Mme du Barry et la mort du roi
Le baron de Besenval qui déteste Mme du Barry, raconte ce qui suit dans ses Mémoires :
« Le roi se trouva mal le 28 avril 1774, au petit Trianon, dans un de ces voyages de deux ou trois jours dont il essayait sans cesse de remplir l'inutilité de sa vie, pour chasser le désœuvrement et l'ennui qui le suivaient partout. Madame du Barry, craignant que la moindre inquiétude sur son état ne rappelât en lui cette terreur du diable, qui se réveillait au plus petit prétexte, et ne lui fît demander un confesseur, voulait le déterminer à rester à Trianon. Là, entourée de cette vile partie de courtisans qui s'était déclarée en sa faveur, elle n'avait rien à craindre de la famille royale, ni des intrigues qu'on aurait pu faire contre elle. Mais M. d'Aiguillon [ministre], trouvant cette conduite trop hasardée, l'engagea à ramener le roi à Versailles, où il revint, d'après l'avis de La Martinière, premier chirurgien de S.M. qui opina pour ce retour, avec son honnêteté, sa franchise et sa brutalité ordinaires [...]. La petite vérole se déclara. Les médecins l'annoncèrent.

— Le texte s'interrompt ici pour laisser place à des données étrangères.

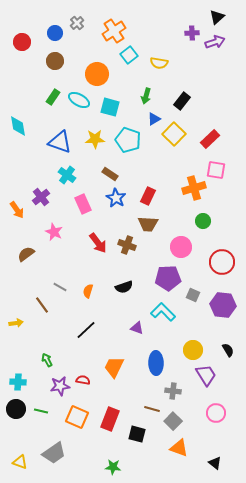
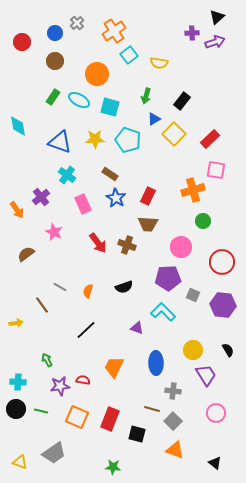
orange cross at (194, 188): moved 1 px left, 2 px down
orange triangle at (179, 448): moved 4 px left, 2 px down
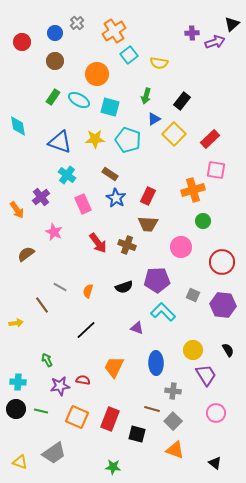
black triangle at (217, 17): moved 15 px right, 7 px down
purple pentagon at (168, 278): moved 11 px left, 2 px down
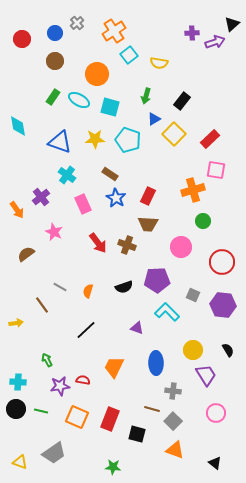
red circle at (22, 42): moved 3 px up
cyan L-shape at (163, 312): moved 4 px right
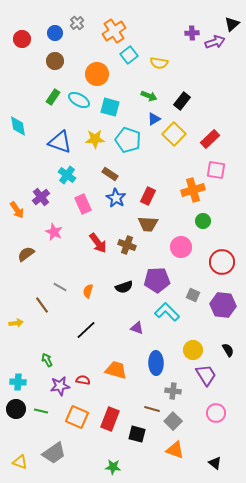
green arrow at (146, 96): moved 3 px right; rotated 84 degrees counterclockwise
orange trapezoid at (114, 367): moved 2 px right, 3 px down; rotated 80 degrees clockwise
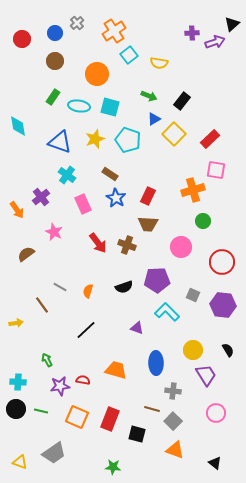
cyan ellipse at (79, 100): moved 6 px down; rotated 20 degrees counterclockwise
yellow star at (95, 139): rotated 18 degrees counterclockwise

Cette nouvelle causa une grande agitation à la cour et à la ville. M. d'Aiguillon, madame du Barry, les courtisans qui s'étaient déclarés pour eux, ainsi que la multitude de fripons, d'intrigants et d'espions dont ils avaient peuplé la cour, et qui formaient la leur, éprouvèrent les plus vives alarmes sur l'état du roi. Une petite vérole à soixante-quatre ans était une raison suffisante pour leur en causer. A cette inquiétude se joignait encore celle du moment des sacrements. Ils se rappelaient Metz, la pusillanimité du roi, la manière dont madame de Châteauroux avait été chassée ; et calculaient juste en redoutant cet instant, et en craignant encore davantage la mort du roi, qui mettait sur le trône un jeune prince et une jeune princesse, bravés par madame du Barry, que M. d'Aiguillon délaissait pour cette maîtresse, et qui étaient journellement éclairés et aigris par leurs entours, sur les outrages qu'on leur faisait, et l'abandon où ils vivaient. Ce qu'on appelait les barriens et les aiguillonistes avaient donc contre eux deux chances à redouter. L'une des deux était presque inévitable [...].
M. d'Aiguillon, qui était parvenu à prendre tout le crédit, n'accordait aucune grâce, qu'elle n'eût passé par madame du Barry, et qu'on ne se fût adressé à elle pour l'obtenir [...].
Madame du Barry ayant été, à son ordinaire, introduite dans la chambre par Laborde [valet du roi], le 4 au soir, elle fut un peu surprise d'entendre le roi lui dire : « Madame, je suis mal ; je sais ce que j'ai à faire. Je ne veux pas recommencer la scène de Metz ; il faut nous séparer. Allez-vous en à Ruel [Rueil], chez M. d'Aiguillon ; soyez sûre que j'aurai toujours pour vous l'amitié la plus tendre. » On peut juger de l'impression que ce discours fit sur elle : le trouble qu'on remarqua sur son visage en sortant de la chambre apprit plus sur son arrêt que le propos du roi, qui a été répété tel que je le rapporte, sans certitude qu'il se soit servi des mêmes paroles [...].
La perplexité dura jusqu'au lendemain 5, à trois heures après midi, que madame du Barry monta en voiture [...].
[Le roi se confesse].
Il ordonna qu'on allât chercher M. d'Aiguillon. Fort peu de gens ont su que c'était pour lui confier que son confesseur avait déclaré qu'il ne lui donnerait point l'absolution tant que sa maîtresse serait aussi près de lui, et pour ordonner à ce ministre de dire de sa part à madame du Barry de s'en aller à Chinon, terre appartenant à M. de Richelieu. »
[Le roi meurt le 10 mai].
Besenval rapporte alors un long pamphlet contre Louis XV, écrit en manière d'épitaphe dont voici la dernière strophe :
« Ami des propos libertins,
Buveur fameux et roi célèbre
Par la chasse et par les catins :
Voilà ton oraison funèbre. »
Sources : Besenval, Mémoires du baron de Besenval sur la cour de France, Mercure de France, 1987.